When air bubbles are visible, there is a very good chance that volatile analytes present in the sample will off-gas into the air space, therefore reducing the amount of that analyte in the water sample. If that water were to then be analyzed, it would not be a true representation of the VOCs present at the sampling site. A good trick to check for air in your sample is to seal the cap, turn it upside down, and very gently bump the hand holding the container against something firm; if you see bubbles in the container, remove the cap and try again to achieve “zero headspace.” 

 

Not Enough Material / Volume in Container

As with most scientific studies, the sample size has a direct impact on the accuracy of the result. When testing your environmental samples, your lab will not only need enough of the material for the standard analysis, but also an extra amount for quality control, re-analysis if necessary, and sometimes additional tests on the same material. 

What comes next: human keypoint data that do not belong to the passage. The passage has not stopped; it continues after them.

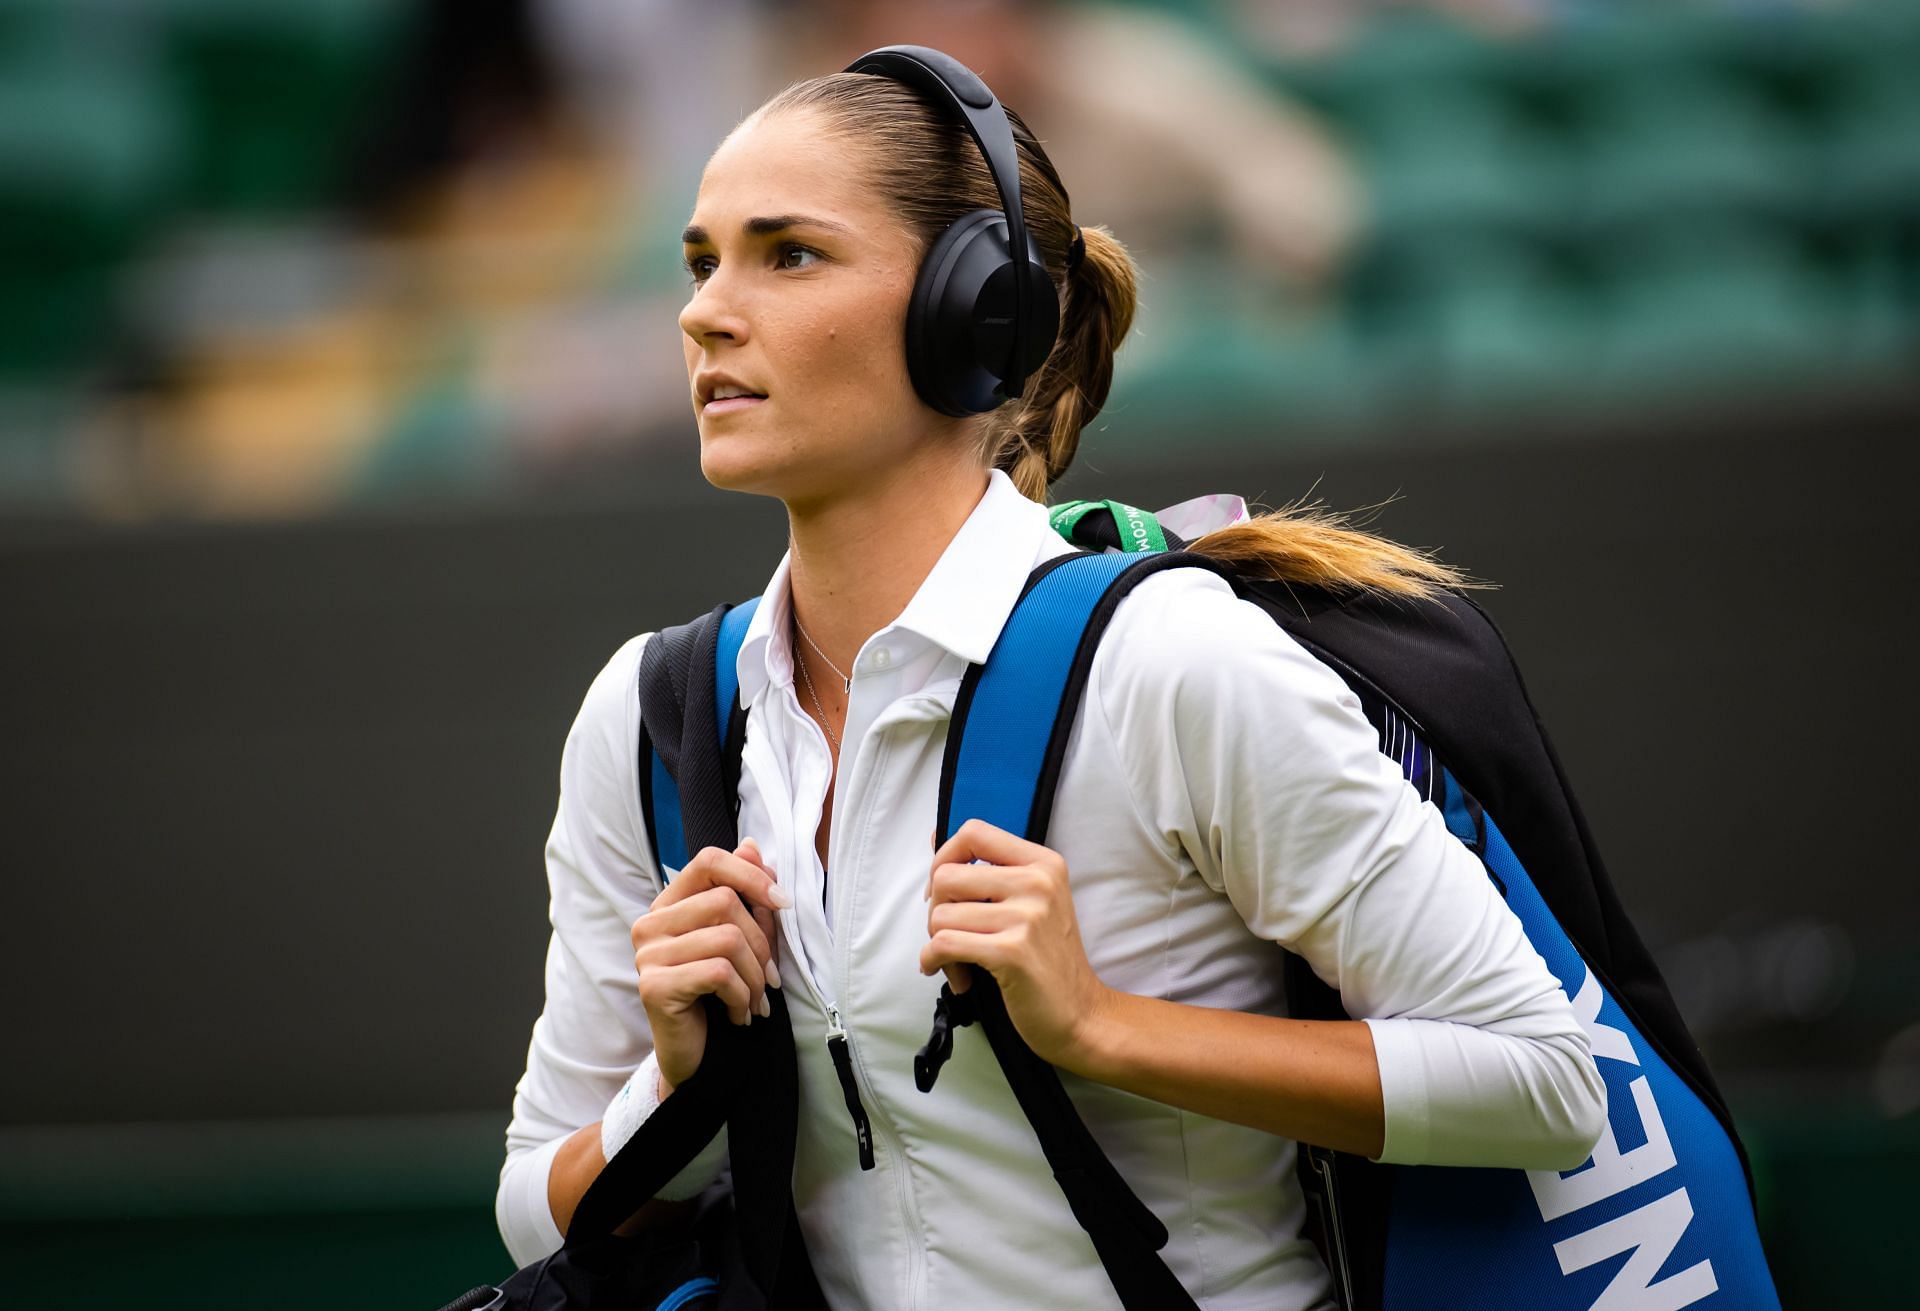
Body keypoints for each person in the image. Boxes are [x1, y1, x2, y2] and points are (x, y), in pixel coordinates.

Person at [494, 53, 1607, 1310]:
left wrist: (1099, 1026)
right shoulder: (646, 715)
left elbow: (1544, 1080)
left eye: (789, 254)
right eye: (703, 261)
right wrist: (673, 1084)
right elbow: (533, 1209)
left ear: (976, 311)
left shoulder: (1170, 663)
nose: (705, 312)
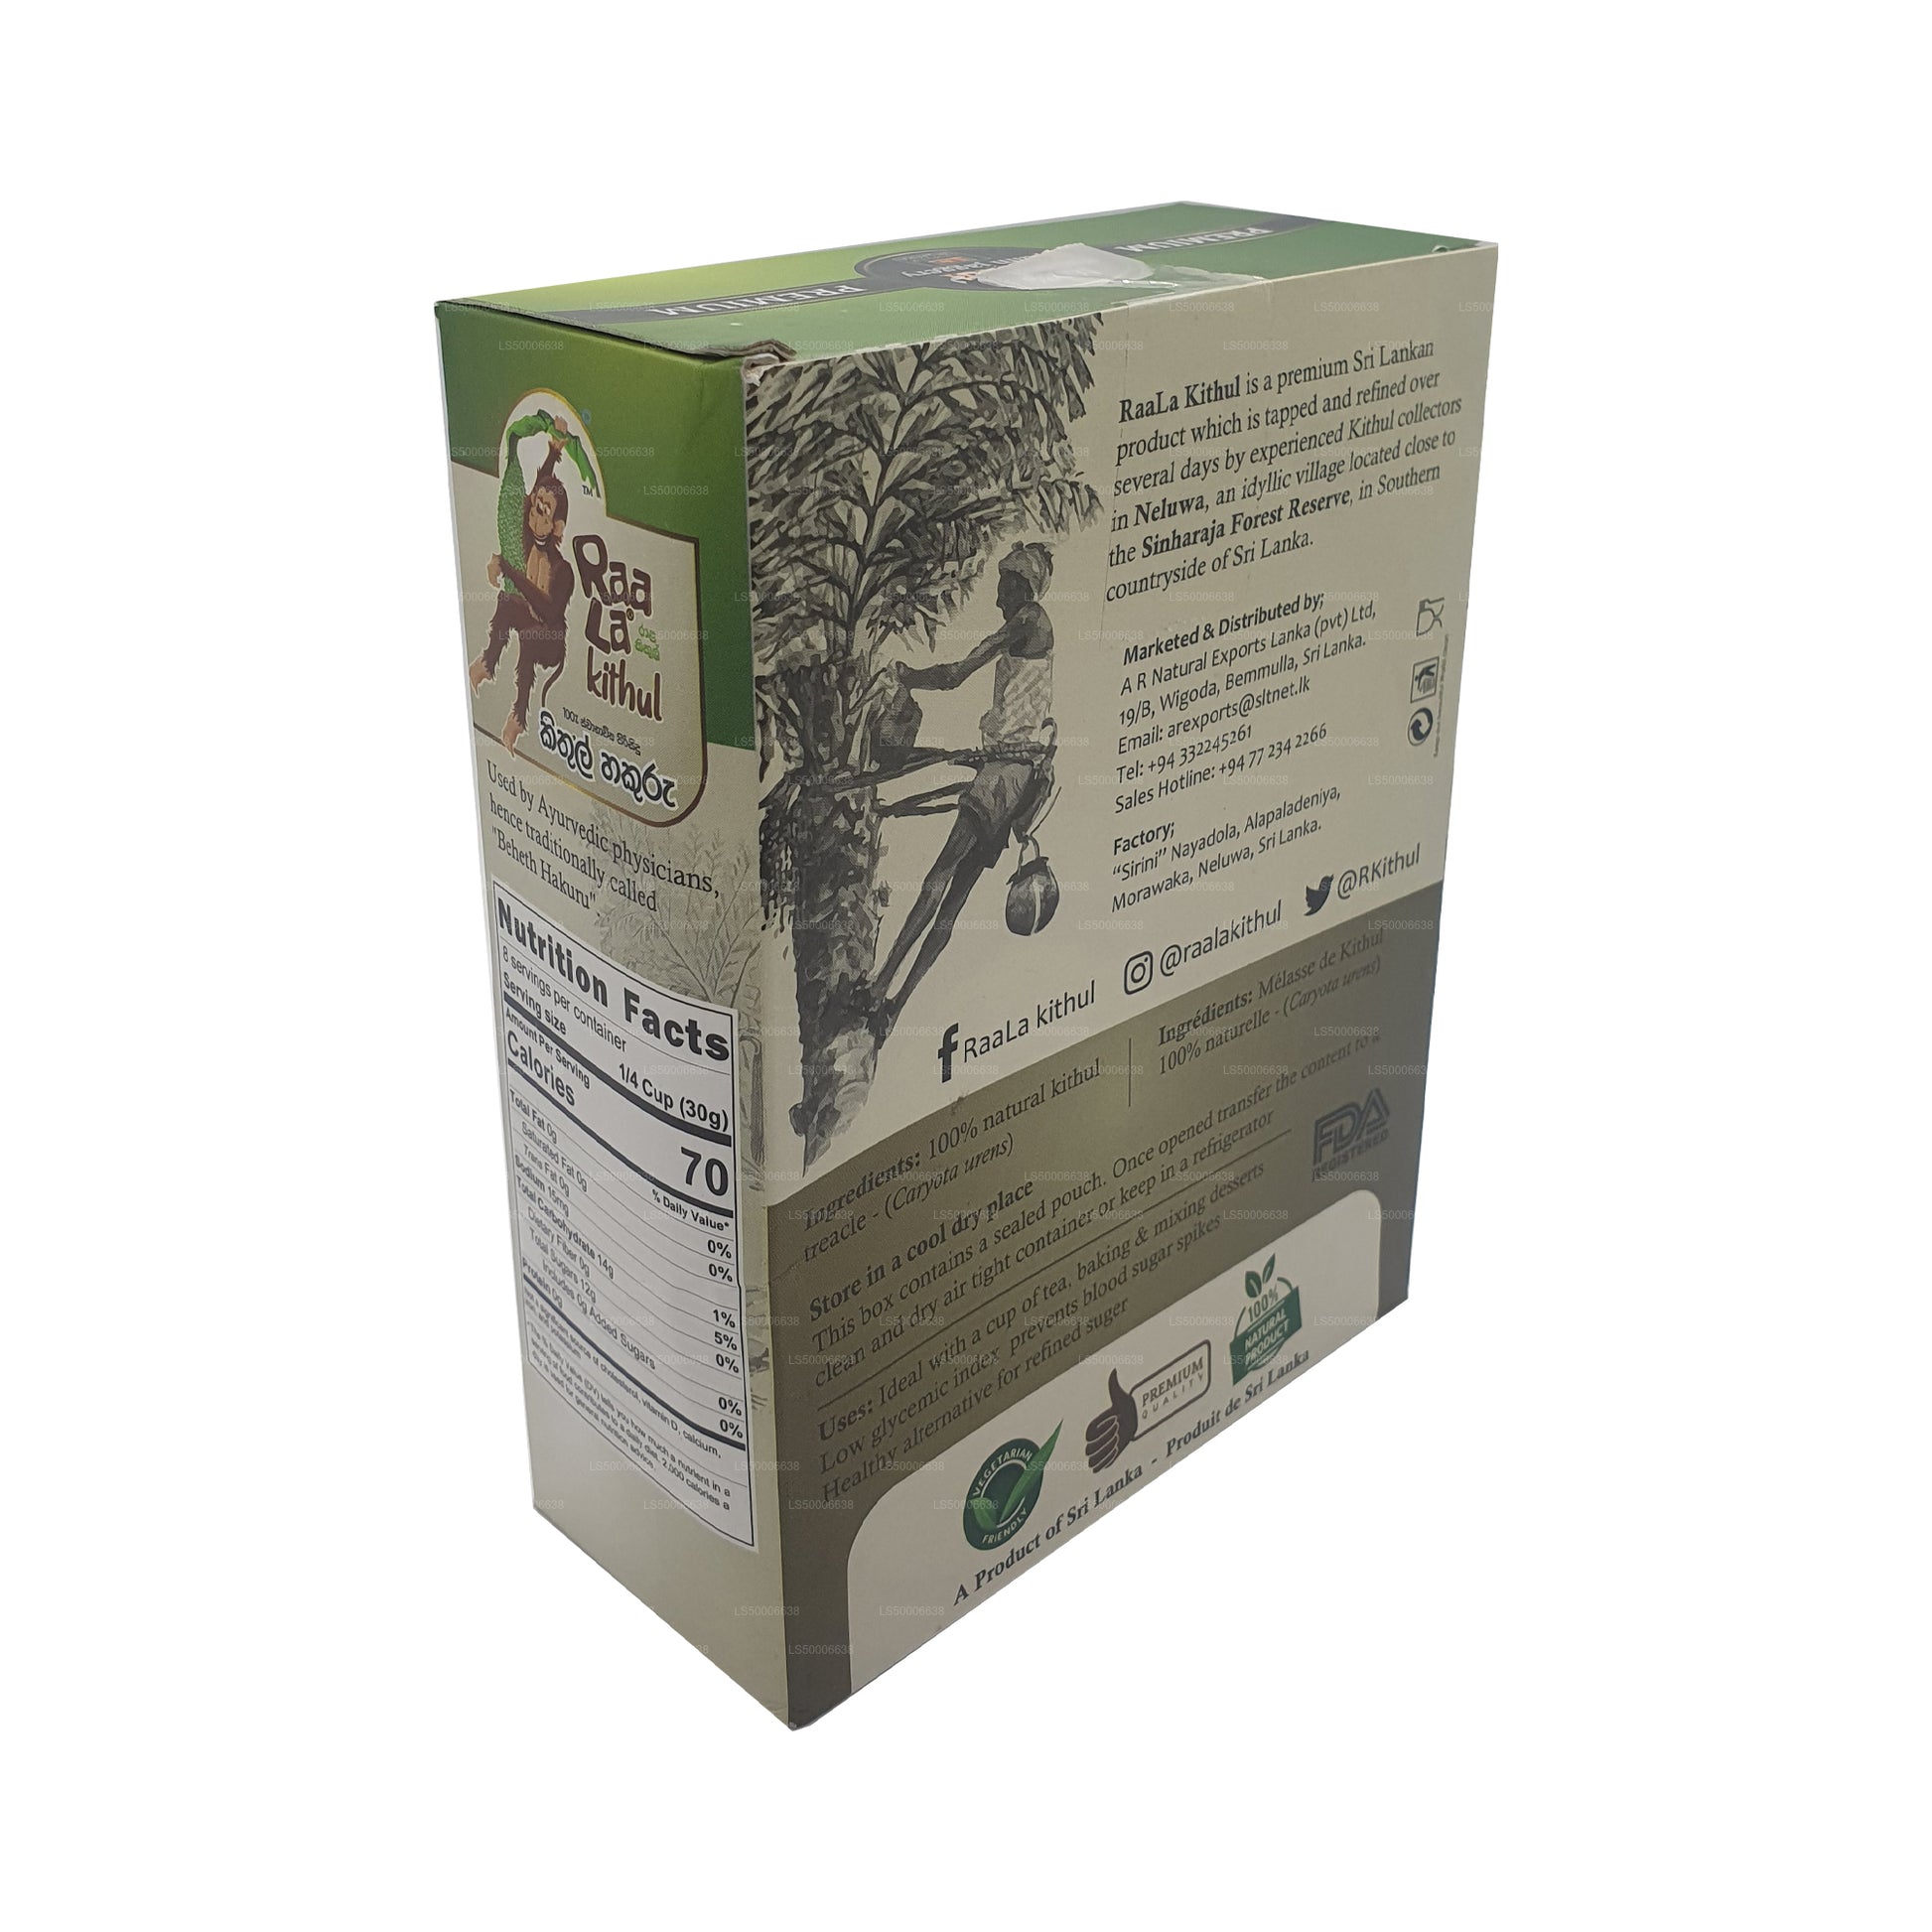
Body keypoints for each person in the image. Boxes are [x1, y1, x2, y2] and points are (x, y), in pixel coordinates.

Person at [862, 542, 1057, 1039]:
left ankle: (879, 986)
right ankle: (894, 1009)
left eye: (1004, 586)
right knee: (953, 902)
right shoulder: (1036, 629)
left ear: (1022, 585)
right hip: (1017, 777)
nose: (997, 598)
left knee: (939, 875)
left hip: (1002, 777)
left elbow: (955, 676)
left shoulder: (1029, 620)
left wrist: (907, 676)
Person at [470, 423, 577, 751]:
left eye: (543, 513)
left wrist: (510, 571)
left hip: (551, 642)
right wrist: (553, 452)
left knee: (531, 637)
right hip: (528, 614)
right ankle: (488, 663)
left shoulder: (563, 570)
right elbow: (540, 486)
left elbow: (547, 611)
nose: (533, 515)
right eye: (534, 507)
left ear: (556, 527)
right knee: (506, 602)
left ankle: (518, 716)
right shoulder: (528, 540)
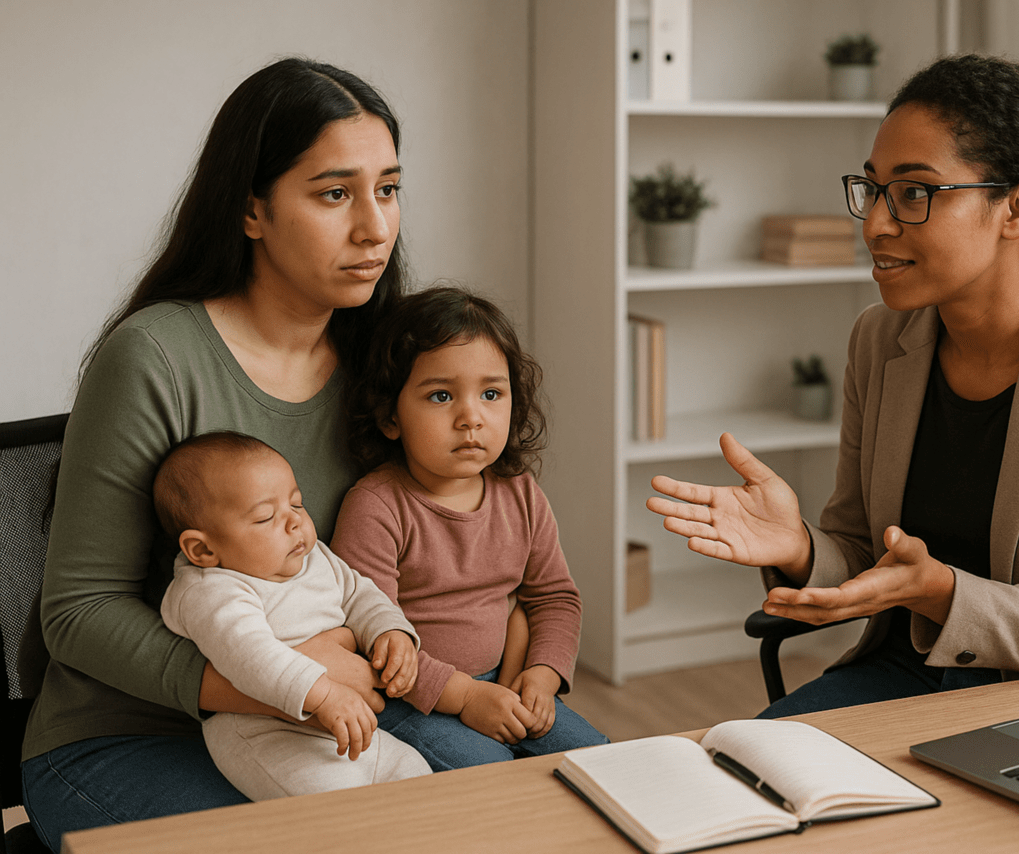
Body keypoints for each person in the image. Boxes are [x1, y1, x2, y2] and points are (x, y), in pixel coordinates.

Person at [647, 54, 1019, 718]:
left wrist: (941, 592)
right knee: (739, 765)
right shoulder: (881, 339)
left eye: (914, 193)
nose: (875, 224)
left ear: (1018, 208)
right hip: (905, 673)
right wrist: (800, 545)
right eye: (872, 189)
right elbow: (861, 550)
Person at [21, 57, 409, 847]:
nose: (374, 227)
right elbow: (78, 614)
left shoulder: (383, 360)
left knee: (516, 799)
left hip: (329, 709)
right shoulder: (154, 359)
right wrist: (290, 681)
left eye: (389, 189)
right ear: (251, 210)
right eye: (335, 194)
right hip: (126, 734)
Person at [331, 285, 609, 770]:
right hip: (410, 700)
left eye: (491, 394)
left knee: (601, 761)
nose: (471, 418)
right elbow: (370, 636)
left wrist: (542, 675)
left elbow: (555, 598)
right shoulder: (375, 508)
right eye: (441, 395)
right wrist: (465, 697)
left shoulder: (521, 494)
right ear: (390, 416)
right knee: (491, 776)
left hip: (503, 682)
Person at [155, 432, 432, 800]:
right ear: (203, 549)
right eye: (266, 517)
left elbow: (359, 594)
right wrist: (324, 694)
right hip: (267, 734)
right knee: (338, 807)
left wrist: (389, 631)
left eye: (297, 504)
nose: (294, 523)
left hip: (344, 720)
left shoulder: (312, 556)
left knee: (417, 776)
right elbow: (251, 657)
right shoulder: (211, 590)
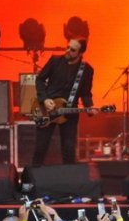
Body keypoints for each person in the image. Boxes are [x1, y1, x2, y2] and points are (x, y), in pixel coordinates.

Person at [33, 37, 96, 166]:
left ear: (80, 53)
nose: (67, 51)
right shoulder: (55, 61)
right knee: (40, 147)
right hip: (48, 109)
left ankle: (69, 177)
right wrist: (44, 99)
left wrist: (89, 107)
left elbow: (85, 93)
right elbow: (40, 79)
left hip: (69, 113)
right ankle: (33, 176)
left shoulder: (86, 70)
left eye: (72, 50)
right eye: (67, 47)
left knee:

You also want to ensure that the sample amount is sufficient to accurately represent what contaminants may be present at your sampling site. Too little sample often results in the reporting limit being higher, which can often be above the EPA or project limit that the customer is trying to achieve.

 

Lab customers are not expected to know, or guess, how much of a sample should be collected; those requirements have been established by the EPA and industry protocol. Your certified lab will be able to provide you with guidance on sample size requirements, as well as sampling procedures, bottle type, holding time, and all of the other issues mentioned here.

 

You can view bottle type requirements and holding times for many environmental analyses here: 

Conclusion

You put a lot of work into your environmental projects, so don’t let hiccups at the lab cause any delays or frustration. Laboratories are highly regulated and have many specific requirements that samplers and project managers need to be aware of. Here are a few final sampling tips to ensure you avoid any headaches on your next project:

 

  • Whenever possible, share your sampling plan with your laboratory. A Certified Environmental Lab is well versed on sampling requirements and can help you avoid errors in the field. When this information is provided ahead of time, your lab may also be able to provide customized Chain of Custody Forms (CoCs), pre-printed labels with your Sample IDs and project information, and provide you with the appropriate bottles. 
  • Consider arranging for a courier to meet you at the site, your office, or a half way meeting spot on your sampling date. This will help alleviate any short holding time concerns and ensure that your samples get to the laboratory as soon as possible. Many labs offer free courier service to your site or office; it can’t hurt to ask!
  • Also, remember to start cooling the samples on ice immediately, even if you are expecting courier service imminently. Most lab couriers travel with extra coolers and ice, but when the samples are still in your custody, they must be put on ice immediately, and kept cool until the sample and CoC transfer occurs. 

 

When it comes time to submit your soil, water, and other environmental matrices for lab analysis, follow the steps listed here so that sample collection, transfer, submittal, and final reporting of laboratory data is a seamless part of your project. Good luck and happy sampling!